*** Opening Source material ***

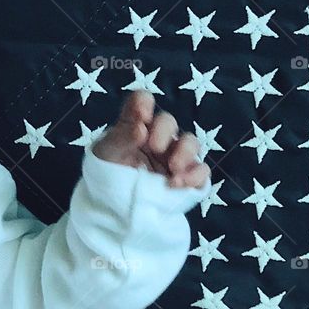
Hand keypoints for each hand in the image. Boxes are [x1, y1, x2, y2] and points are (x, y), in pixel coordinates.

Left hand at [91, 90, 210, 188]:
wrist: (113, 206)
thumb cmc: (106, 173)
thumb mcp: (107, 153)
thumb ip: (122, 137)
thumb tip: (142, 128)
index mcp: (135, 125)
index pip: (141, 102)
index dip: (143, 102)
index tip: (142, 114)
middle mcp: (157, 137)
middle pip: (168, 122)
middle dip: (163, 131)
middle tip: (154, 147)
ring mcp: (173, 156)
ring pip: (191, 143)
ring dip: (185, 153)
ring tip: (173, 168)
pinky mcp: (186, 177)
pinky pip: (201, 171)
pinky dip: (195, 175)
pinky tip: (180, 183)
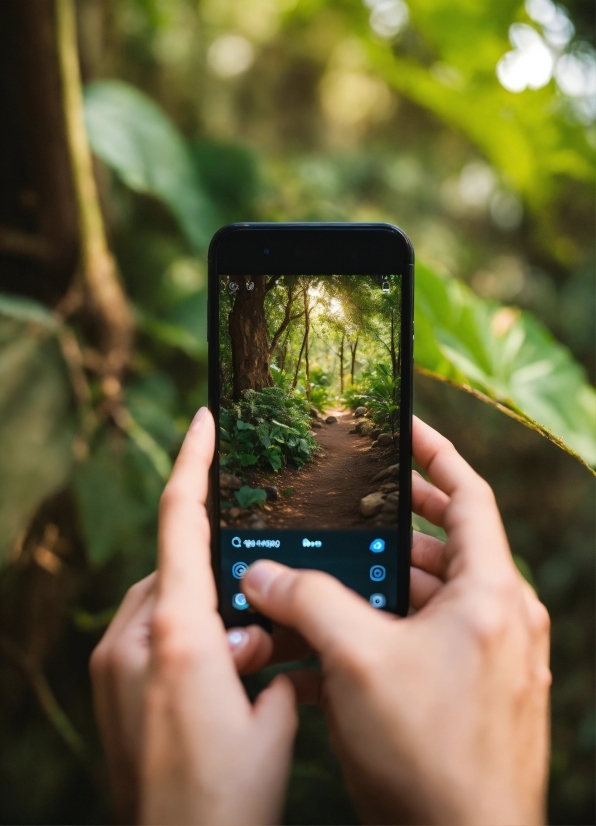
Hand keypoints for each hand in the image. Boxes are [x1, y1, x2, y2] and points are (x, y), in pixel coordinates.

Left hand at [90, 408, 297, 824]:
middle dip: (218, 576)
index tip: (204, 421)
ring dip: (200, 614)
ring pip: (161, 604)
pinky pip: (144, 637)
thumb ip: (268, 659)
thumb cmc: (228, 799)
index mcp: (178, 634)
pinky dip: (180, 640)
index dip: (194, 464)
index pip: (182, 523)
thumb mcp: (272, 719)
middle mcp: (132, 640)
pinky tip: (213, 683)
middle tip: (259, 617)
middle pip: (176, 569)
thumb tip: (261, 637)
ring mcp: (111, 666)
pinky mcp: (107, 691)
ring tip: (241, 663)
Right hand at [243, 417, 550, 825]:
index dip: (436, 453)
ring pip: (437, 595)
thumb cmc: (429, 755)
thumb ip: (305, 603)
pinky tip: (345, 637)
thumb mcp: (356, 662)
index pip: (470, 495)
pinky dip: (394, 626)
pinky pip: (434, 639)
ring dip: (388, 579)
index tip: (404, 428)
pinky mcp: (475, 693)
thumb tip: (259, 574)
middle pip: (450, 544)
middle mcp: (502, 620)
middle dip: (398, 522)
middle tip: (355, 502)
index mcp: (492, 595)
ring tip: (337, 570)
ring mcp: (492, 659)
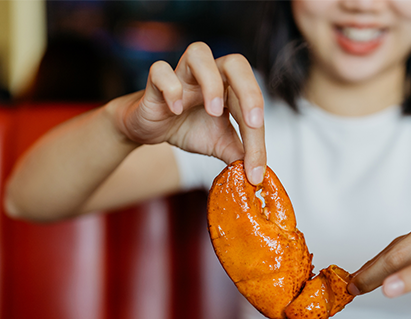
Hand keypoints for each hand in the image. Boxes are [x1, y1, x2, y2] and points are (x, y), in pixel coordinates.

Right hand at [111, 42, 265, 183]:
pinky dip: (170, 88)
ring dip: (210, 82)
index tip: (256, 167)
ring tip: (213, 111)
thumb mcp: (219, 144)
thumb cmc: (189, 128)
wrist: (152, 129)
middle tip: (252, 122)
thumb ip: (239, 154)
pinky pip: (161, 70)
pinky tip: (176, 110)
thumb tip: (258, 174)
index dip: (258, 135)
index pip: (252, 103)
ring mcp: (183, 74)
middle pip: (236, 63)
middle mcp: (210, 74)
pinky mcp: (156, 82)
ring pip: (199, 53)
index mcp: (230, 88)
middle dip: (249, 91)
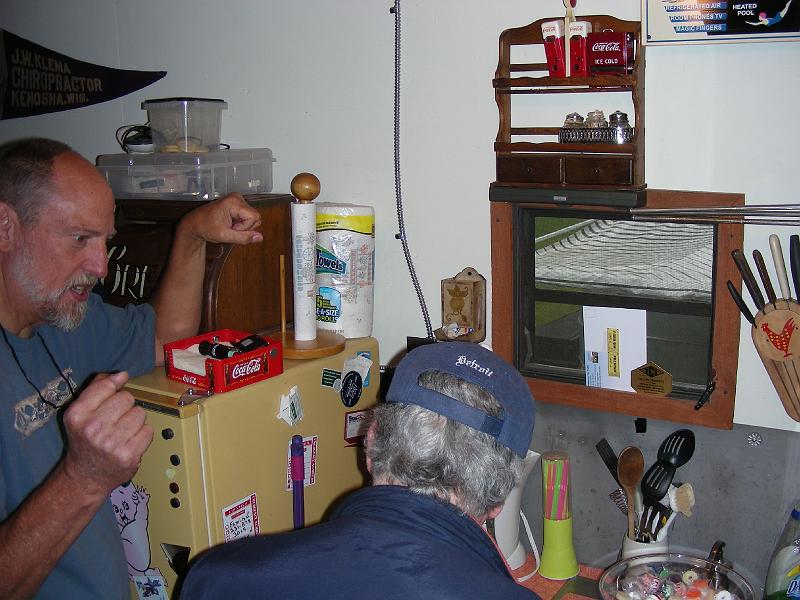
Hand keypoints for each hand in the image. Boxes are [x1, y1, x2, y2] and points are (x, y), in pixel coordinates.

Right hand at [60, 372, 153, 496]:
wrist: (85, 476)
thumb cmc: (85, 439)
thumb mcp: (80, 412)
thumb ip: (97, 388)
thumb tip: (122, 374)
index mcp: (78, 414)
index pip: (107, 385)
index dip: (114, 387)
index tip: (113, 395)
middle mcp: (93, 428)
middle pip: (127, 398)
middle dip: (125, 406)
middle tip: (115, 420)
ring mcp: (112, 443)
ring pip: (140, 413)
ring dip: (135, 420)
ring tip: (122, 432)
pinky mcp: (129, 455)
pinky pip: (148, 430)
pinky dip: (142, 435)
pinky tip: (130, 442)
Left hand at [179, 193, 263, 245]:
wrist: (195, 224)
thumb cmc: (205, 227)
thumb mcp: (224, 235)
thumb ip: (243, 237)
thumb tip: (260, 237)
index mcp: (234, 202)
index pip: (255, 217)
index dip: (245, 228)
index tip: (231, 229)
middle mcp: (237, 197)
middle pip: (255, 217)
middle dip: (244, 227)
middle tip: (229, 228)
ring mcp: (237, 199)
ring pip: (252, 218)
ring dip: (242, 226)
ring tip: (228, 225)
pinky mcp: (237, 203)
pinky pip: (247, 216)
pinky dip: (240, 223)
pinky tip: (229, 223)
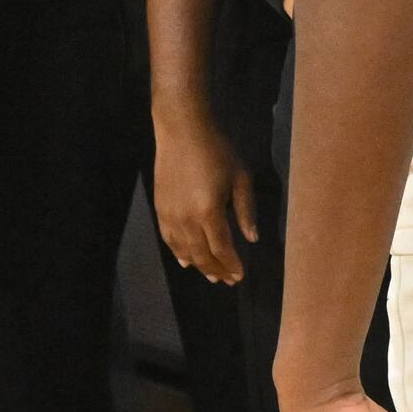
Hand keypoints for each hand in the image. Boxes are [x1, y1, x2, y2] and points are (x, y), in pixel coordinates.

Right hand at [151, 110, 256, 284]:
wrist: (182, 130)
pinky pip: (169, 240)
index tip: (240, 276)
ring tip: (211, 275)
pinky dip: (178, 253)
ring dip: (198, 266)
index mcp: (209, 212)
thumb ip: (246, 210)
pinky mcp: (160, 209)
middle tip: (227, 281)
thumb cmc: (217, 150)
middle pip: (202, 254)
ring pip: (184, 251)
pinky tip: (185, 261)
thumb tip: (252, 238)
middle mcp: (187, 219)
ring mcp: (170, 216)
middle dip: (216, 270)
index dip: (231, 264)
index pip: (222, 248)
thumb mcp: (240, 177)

*** Closing Source material ***
*** Opening Source material ***

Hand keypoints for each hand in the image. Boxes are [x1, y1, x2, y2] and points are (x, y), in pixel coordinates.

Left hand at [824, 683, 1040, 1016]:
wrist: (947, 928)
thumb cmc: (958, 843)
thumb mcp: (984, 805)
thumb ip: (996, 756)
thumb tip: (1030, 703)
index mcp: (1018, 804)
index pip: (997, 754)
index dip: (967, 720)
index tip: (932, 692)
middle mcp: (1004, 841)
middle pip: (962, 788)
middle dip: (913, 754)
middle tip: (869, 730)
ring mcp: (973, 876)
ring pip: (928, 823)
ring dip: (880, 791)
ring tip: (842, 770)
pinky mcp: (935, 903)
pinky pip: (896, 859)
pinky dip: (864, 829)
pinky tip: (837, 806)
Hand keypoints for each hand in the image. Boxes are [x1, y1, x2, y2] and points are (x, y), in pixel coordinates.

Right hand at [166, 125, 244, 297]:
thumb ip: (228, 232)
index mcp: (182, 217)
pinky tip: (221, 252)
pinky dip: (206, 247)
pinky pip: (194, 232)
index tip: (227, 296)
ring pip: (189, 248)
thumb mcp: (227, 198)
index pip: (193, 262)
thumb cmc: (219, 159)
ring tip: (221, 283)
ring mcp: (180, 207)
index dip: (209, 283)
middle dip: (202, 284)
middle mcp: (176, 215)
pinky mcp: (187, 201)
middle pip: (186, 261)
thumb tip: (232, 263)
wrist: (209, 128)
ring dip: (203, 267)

*** Closing Source material ***

> _Work to complete_
Starting at the line above that has "ring mcp: (183, 74)" and ending at the line that has "ring mcp: (112, 443)", copy each line exactly, leaving the pictures out and adding nothing.

> _Answer section_
ring mcp: (183, 74)
middle pip: (236, 63)
middle mcp: (210, 74)
pinky mcp: (156, 82)
ring pip: (199, 53)
index mcp: (230, 88)
middle dip: (249, 91)
Hand keypoints for each hand in the image. Boxes are [x1, y1, x2, y2] and points are (x, y), in pixel coordinates.

Right hand at [60, 372, 153, 496]:
wrist: (85, 476)
thumb cmc: (85, 439)
thumb mcp: (80, 412)
thumb ip: (97, 388)
thumb tip: (122, 374)
index mcp: (78, 414)
index pip: (107, 385)
index dip: (114, 387)
index tip: (113, 395)
middle mcp: (93, 428)
middle pip: (127, 398)
middle dip: (125, 406)
middle tip: (115, 420)
ring mcp: (112, 443)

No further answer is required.